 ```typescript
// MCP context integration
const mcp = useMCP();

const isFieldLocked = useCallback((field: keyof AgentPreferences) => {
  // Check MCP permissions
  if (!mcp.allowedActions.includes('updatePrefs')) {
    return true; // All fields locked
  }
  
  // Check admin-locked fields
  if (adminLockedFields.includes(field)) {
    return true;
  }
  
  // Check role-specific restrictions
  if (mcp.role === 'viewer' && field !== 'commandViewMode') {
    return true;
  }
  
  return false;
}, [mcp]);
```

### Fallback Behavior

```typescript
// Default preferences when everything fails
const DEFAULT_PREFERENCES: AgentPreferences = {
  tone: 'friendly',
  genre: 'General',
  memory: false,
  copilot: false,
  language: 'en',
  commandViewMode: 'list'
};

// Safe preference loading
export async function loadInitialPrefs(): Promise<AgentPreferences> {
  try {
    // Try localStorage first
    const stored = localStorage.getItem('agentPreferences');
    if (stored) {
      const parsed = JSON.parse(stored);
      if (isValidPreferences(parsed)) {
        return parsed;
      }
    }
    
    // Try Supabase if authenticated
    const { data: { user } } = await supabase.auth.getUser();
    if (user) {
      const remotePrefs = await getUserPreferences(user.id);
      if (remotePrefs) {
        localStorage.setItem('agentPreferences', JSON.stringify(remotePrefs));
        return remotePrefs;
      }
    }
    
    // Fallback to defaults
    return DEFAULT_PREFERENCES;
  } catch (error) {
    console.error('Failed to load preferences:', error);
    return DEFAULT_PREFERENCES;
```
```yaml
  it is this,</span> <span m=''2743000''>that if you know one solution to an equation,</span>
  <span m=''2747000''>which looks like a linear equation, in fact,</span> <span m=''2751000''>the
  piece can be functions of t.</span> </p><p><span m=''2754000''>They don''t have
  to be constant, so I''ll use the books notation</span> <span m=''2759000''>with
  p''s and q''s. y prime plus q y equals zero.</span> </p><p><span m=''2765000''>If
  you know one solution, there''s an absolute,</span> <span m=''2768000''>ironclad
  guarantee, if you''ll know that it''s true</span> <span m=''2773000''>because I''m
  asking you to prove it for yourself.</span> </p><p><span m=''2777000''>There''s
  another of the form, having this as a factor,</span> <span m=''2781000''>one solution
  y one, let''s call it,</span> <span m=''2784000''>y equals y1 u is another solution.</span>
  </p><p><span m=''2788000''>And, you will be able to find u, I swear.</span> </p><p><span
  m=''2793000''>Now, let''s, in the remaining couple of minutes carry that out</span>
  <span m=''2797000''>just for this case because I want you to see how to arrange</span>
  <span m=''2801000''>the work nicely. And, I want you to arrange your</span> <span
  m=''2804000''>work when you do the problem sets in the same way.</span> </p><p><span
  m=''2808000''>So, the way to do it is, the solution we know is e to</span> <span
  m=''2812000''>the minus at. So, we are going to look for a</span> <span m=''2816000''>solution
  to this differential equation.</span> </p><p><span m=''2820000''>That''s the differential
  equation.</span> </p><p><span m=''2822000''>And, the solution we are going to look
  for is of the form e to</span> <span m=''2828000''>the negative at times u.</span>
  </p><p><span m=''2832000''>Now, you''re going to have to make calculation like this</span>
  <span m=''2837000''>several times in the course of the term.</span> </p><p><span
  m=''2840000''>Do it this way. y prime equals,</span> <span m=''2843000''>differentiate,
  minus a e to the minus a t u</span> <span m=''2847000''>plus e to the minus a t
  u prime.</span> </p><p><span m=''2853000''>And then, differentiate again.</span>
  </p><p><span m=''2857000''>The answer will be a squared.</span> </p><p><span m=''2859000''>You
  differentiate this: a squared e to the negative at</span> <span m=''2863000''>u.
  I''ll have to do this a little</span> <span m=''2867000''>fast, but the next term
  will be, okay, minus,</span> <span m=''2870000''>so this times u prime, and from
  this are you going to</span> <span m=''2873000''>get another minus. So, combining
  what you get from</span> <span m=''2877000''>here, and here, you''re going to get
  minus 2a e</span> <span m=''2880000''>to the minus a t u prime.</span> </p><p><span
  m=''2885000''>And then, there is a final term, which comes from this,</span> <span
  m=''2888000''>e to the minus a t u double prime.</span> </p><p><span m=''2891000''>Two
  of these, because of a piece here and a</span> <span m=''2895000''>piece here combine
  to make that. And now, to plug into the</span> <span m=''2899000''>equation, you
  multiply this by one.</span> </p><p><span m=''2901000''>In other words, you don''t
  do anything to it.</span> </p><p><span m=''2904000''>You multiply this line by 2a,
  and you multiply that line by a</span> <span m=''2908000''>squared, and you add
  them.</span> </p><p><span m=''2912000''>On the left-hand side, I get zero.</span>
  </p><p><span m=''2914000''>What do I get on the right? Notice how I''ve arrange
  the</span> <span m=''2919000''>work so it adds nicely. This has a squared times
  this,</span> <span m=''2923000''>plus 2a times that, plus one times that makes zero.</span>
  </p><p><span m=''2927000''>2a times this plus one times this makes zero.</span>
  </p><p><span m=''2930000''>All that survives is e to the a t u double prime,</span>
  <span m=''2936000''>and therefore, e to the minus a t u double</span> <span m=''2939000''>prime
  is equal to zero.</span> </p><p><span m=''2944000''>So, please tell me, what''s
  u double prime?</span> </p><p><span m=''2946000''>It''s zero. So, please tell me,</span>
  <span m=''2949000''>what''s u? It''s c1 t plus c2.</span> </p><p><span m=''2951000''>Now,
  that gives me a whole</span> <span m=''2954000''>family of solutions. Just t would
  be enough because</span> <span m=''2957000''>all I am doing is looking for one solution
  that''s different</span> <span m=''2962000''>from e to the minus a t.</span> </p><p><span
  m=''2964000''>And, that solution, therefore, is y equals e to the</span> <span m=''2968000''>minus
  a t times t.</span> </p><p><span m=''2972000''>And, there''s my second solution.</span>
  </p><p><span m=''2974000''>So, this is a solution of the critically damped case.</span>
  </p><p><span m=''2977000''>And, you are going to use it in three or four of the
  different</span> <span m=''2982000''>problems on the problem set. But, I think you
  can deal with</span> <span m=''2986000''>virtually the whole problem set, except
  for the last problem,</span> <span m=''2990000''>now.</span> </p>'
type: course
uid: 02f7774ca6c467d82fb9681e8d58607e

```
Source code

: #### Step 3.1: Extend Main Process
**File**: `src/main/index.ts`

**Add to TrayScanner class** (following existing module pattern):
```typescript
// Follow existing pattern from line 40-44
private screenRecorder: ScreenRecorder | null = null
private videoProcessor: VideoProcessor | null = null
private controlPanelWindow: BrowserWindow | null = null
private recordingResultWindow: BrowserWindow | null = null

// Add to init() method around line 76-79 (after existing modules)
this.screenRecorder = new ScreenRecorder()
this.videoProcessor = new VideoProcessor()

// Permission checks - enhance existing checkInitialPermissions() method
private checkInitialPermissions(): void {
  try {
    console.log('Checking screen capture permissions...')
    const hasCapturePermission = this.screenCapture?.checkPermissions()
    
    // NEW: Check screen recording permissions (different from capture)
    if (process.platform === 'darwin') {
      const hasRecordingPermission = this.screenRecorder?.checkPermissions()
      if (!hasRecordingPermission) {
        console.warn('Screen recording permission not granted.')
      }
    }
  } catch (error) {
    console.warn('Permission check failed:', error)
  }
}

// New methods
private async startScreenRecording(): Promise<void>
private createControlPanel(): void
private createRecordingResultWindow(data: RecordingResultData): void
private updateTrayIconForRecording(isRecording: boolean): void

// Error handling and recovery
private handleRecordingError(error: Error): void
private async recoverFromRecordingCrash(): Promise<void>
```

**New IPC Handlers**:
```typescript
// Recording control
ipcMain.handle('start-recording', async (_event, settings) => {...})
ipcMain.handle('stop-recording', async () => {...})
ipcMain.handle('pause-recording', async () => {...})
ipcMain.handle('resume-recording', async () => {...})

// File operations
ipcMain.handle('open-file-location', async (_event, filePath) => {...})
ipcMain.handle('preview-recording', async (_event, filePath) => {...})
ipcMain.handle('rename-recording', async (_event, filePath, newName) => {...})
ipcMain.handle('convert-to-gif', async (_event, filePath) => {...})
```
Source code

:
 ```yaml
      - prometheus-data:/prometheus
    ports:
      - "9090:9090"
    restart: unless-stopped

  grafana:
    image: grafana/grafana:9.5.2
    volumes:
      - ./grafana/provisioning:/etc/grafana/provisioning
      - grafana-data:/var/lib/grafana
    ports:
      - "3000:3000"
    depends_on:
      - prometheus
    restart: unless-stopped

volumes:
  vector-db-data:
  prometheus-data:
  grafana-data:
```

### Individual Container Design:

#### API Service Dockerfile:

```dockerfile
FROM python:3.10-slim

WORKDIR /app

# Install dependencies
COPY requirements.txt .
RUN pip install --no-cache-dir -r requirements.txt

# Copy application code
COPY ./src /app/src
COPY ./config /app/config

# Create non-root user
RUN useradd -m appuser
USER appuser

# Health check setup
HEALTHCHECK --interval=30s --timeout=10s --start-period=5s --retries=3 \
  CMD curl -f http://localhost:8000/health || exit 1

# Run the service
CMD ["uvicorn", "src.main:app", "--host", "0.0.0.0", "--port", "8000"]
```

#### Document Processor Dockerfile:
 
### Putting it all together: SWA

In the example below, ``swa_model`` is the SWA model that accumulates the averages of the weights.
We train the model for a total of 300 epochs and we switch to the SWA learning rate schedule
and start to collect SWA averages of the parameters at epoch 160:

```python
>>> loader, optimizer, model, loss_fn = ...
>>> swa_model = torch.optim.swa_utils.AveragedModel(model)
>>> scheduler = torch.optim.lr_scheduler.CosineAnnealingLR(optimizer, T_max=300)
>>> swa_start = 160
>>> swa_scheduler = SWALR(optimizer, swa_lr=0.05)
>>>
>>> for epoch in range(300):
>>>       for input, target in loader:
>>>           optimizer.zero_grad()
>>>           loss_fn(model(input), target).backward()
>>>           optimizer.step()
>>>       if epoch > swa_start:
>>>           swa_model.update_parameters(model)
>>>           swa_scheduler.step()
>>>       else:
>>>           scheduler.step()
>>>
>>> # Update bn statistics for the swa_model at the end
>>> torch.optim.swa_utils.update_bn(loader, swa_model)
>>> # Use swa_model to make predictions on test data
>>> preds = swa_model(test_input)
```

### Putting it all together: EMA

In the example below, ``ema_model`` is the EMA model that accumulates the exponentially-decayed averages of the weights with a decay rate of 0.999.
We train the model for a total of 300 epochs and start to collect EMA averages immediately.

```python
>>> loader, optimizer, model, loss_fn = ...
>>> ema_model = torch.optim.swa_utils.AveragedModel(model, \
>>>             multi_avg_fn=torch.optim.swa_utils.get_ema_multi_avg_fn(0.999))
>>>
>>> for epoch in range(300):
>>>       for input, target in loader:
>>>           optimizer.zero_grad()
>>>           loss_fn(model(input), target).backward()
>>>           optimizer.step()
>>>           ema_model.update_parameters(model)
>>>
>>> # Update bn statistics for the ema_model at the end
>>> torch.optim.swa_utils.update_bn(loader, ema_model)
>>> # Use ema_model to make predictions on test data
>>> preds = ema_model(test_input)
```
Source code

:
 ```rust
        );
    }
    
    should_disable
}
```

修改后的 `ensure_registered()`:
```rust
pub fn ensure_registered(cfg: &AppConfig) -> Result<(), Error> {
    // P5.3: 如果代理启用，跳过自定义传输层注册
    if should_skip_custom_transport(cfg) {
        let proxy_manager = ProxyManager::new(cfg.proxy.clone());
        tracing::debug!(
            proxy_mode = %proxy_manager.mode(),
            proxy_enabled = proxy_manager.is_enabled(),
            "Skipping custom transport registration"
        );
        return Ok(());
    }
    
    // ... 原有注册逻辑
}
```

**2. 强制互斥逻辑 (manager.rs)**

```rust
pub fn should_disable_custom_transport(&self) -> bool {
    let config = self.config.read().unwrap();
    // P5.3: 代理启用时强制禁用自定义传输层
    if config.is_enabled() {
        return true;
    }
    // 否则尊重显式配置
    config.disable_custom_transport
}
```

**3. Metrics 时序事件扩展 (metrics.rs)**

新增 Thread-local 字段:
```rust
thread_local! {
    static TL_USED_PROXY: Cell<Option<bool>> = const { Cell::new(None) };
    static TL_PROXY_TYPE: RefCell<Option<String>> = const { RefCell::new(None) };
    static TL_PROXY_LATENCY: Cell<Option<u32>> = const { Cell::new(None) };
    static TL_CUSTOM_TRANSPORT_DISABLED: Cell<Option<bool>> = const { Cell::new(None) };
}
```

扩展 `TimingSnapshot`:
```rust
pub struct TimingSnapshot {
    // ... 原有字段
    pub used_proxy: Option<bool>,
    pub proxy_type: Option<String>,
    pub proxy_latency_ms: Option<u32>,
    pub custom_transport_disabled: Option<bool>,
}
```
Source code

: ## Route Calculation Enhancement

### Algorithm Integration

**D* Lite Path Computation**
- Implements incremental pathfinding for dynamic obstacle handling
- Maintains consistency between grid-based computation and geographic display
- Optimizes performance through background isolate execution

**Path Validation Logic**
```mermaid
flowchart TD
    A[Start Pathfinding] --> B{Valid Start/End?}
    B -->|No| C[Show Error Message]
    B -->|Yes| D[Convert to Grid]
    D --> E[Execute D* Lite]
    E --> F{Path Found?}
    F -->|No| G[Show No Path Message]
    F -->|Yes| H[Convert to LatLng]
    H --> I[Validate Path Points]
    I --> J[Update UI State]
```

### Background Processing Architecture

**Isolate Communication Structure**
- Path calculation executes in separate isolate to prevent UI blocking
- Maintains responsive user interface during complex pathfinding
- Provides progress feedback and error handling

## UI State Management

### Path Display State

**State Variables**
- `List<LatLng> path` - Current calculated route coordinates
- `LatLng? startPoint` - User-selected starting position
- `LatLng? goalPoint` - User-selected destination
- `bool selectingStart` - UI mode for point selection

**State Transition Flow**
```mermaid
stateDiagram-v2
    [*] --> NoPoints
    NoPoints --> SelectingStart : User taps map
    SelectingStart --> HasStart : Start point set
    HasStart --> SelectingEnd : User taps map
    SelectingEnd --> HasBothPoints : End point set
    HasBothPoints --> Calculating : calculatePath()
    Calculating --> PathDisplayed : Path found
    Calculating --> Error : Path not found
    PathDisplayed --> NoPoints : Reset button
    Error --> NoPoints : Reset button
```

### [What you are asked to do]
Scan the entries for lines holding the string "course", then copy every one of them.

### [Worked solution]
  <span m=''2837000''>several times in the course of the term.</span> </p><p><span
type: course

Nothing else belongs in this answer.